Records excerpted from a collection:
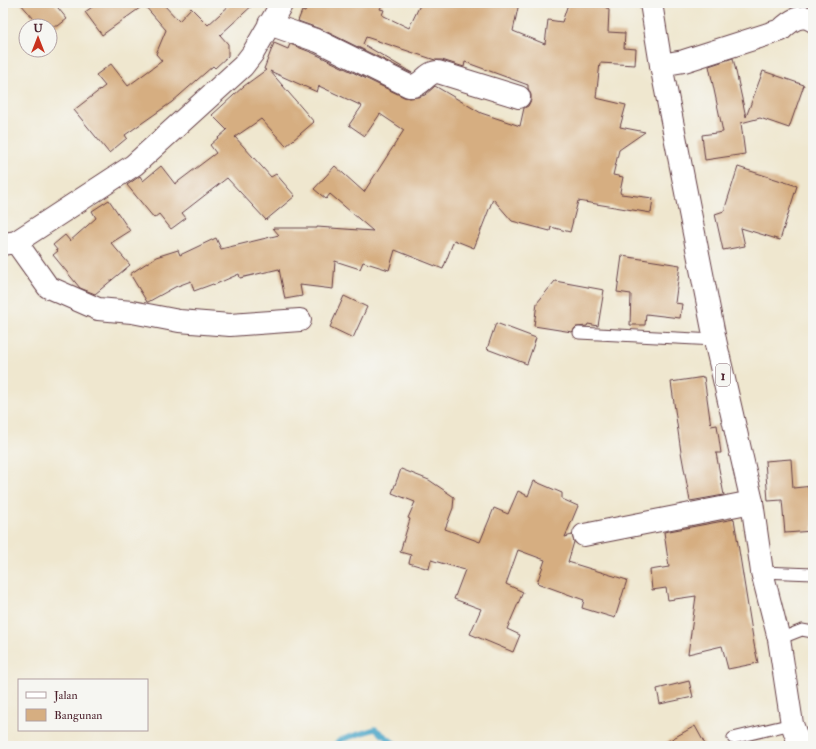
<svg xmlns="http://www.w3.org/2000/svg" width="816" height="749" font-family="'IM FELL Double Pica',serif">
  <rect width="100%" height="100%" fill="#f6f6f2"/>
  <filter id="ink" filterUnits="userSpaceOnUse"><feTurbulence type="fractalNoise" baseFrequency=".025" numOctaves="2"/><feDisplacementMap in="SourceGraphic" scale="8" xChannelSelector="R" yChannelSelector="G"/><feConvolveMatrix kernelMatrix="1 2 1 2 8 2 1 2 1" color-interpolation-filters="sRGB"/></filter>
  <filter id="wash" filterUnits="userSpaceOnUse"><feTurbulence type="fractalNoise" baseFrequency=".012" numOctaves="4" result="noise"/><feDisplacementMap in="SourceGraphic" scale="16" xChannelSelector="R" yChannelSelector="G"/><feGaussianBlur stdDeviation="0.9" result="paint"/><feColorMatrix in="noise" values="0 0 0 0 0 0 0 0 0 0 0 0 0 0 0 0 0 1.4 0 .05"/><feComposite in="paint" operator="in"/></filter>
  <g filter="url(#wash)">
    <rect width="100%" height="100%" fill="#efe7cf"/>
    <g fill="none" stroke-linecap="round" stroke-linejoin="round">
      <!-- stream -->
      <path stroke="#48a5c7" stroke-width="5.5" d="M 334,746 L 340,740 L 375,729 L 398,746"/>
    </g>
    <g id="blocks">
      <!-- building -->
      <path fill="#d6ae81" d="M 20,3 L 54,3 L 67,19 L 58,26 L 40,26 Z
        M 98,3 L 162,3 L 179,21 L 191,8 L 208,25 L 232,3 L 255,3 L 220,35 L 228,44 L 228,56 L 215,68 L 213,66 L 172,102 L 125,135 L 127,138 L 109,153 L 74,110 L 105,86 L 96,75 L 111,64 L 128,86 L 162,61 L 156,54 L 166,30 L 144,5 L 102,35 L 85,12 Z
        M 308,3 L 383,3 L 380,9 L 384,10 L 382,15 L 409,28 L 421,3 L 519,3 L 513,31 L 545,44 L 548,20 L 562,22 L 568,4 L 604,6 L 609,10 L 608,32 L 625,33 L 624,48 L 636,49 L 635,65 L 600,63 L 596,98 L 626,105 L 620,127 L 645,132 L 619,150 L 613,175 L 623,177 L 620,192 L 621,194 L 653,198 L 651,213 L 578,201 L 570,232 L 551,227 L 550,231 L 512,221 L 493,199 L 474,248 L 454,240 L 443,269 L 395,250 L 389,270 L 363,262 L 360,269 L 335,261 L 333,289 L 300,285 L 302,296 L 285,299 L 279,269 L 240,278 L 239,274 L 214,285 L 213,284 L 194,291 L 191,281 L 175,287 L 148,302 L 147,302 L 130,274 L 156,257 L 178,250 L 180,255 L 216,238 L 221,249 L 279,235 L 273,228 L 317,228 L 317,227 L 373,231 L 330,194 L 326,199 L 314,189 L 335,166 L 364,192 L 404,130 L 380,114 L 365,136 L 349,125 L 362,106 L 319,86 L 317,92 L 270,71 L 314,122 L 286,146 L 261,119 L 235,137 L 271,177 L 276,174 L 295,196 L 266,220 L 227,178 L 182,213 L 186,218 L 171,229 L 159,214 L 154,218 L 127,185 L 140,176 L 143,181 L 161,166 L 175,184 L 216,153 L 210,145 L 227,130 L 212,115 L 244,86 L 266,70 L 264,69 L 274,43 L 288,49 L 290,44 L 313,53 L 404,97 L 410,98 L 418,97 L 425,95 L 435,86 L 481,113 L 520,126 L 524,108 L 528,106 L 531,100 L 531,95 L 528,88 L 528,85 L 465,62 L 464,67 L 442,60 L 435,60 L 366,37 L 363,44 L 412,73 L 411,73 L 323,30 L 298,21 L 302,11 L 305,12 Z
        M 733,58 L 746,117 L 763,71 L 804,85 L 789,128 L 760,118 L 741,123 L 745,154 L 705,160 L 702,135 L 723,132 L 709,66 Z
        M 738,167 L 797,186 L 780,240 L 741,228 L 745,246 L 723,250 L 715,214 L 724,211 Z
        M 109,200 L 130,231 L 111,243 L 130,265 L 95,294 L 80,288 L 53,255 L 58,251 L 53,245 L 65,235 L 70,241 L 96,218 L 92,211 Z
        M 622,256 L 680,265 L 675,303 L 682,304 L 680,318 L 646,314 L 645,325 L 630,325 L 631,294 L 617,292 Z
        M 555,281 L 604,290 L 598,326 L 588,324 L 587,326 L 576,327 L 572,332 L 534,326 L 537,303 Z
        M 344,296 L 367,307 L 353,338 L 330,327 Z
        M 496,323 L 536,338 L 527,364 L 487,349 Z
        M 704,377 L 711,426 L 717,425 L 721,453 L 716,453 L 724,495 L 690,501 L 681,452 L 671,382 Z
        M 791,459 L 793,488 L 813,486 L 813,531 L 785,533 L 782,500 L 768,501 L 765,461 Z
        M 401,469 L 429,480 L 454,497 L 453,508 L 445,529 L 480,542 L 494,508 L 508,514 L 518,491 L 528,496 L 534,481 L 562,493 L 562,499 L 578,506 L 565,537 L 572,535 L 574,542 L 568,562 L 627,580 L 615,618 L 582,608 L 584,600 L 537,583 L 545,560 L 518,550 L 506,584 L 523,592 L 507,629 L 520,635 L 513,652 L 470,634 L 481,609 L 454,599 L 465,570 L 431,560 L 429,569 L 409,563 L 411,555 L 400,552 L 410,519 L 408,518 L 415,502 L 392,493 Z
        M 734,519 L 754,644 L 758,663 L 728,669 L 722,646 L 688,654 L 696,596 L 668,600 L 666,588 L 652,590 L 650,570 L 669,567 L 664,532 Z
        M 689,681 L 693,697 L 660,704 L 657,689 Z
        M 695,726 L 706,746 L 659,746 Z"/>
    </g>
  </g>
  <g filter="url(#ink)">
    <use href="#blocks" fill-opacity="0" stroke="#633d44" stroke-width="1"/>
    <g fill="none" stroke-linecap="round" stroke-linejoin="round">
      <!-- lane casing -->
      <g stroke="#633d44" stroke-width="13">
        <path id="lane" d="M 579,333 L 715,340
          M 762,572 L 813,574
          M 779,639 L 802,630 L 813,632
          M 733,738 L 792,724"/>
      </g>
      <!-- street casing -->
      <g stroke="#633d44" stroke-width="24">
        <path id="street" d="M 269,24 L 318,41 L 409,86 C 423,87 425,72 438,72 L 519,97
          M 661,65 L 684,61 L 781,30 C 789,22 802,12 813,21
          M 16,242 L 48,287 L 98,309 L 132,312 L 179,321 L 230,325 L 300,320
          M 3,244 L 16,242 L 134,165 L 243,66 L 253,53 L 282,3
          M 584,535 L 752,502"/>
      </g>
      <!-- highway casing -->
      <g stroke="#633d44" stroke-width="24">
        <path id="highway" d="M 651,3 L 661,65 L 715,340 L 752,502 L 762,572 L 779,639 L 792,724 L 800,746"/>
      </g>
      <!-- lane -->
      <use href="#lane" stroke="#fff" stroke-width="11"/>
      <!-- street -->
      <use href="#street" stroke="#fff" stroke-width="22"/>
      <!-- highway -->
      <use href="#highway" stroke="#fff" stroke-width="22"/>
    </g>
  </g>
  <g text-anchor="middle" stroke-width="4" stroke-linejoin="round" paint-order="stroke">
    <!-- shield labels -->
    <rect fill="#f6f6f2" stroke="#7e6067" stroke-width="1" x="716" y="364" width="14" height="22" rx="3"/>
    <g font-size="13" font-weight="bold" fill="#4a1f2b">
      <text x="723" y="380">1</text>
    </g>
  </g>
  <!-- margin -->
  <rect width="816" height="749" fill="none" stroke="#f6f6f2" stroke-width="16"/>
  <!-- legend -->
  <rect x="18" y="679" width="130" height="52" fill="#f6f6f2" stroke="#b1a0a2"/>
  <rect x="26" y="692" width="20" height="6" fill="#ffffff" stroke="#b1a0a2"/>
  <text x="54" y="699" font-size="12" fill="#4a1f2b">Jalan</text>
  <rect x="26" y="709" width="20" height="12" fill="#d6ae81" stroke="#b1a0a2"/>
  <text x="54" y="719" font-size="12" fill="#4a1f2b">Bangunan</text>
  <!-- north arrow -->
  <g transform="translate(38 38)"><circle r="19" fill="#f6f6f2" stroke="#b1a0a2"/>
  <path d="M0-3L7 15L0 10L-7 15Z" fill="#c8321e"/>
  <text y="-6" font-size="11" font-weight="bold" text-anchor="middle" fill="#4a1f2b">U</text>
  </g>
</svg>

EXERCISE INSTRUCTIONS
Please show the lines in the entries above that hold the string "yChannelSelector".

COMPLETED EXERCISE
  <filter id="ink" filterUnits="userSpaceOnUse"><feTurbulence type="fractalNoise" baseFrequency=".025" numOctaves="2"/><feDisplacementMap in="SourceGraphic" scale="8" xChannelSelector="R" yChannelSelector="G"/><feConvolveMatrix kernelMatrix="1 2 1 2 8 2 1 2 1" color-interpolation-filters="sRGB"/></filter>
  <filter id="wash" filterUnits="userSpaceOnUse"><feTurbulence type="fractalNoise" baseFrequency=".012" numOctaves="4" result="noise"/><feDisplacementMap in="SourceGraphic" scale="16" xChannelSelector="R" yChannelSelector="G"/><feGaussianBlur stdDeviation="0.9" result="paint"/><feColorMatrix in="noise" values="0 0 0 0 0 0 0 0 0 0 0 0 0 0 0 0 0 1.4 0 .05"/><feComposite in="paint" operator="in"/></filter>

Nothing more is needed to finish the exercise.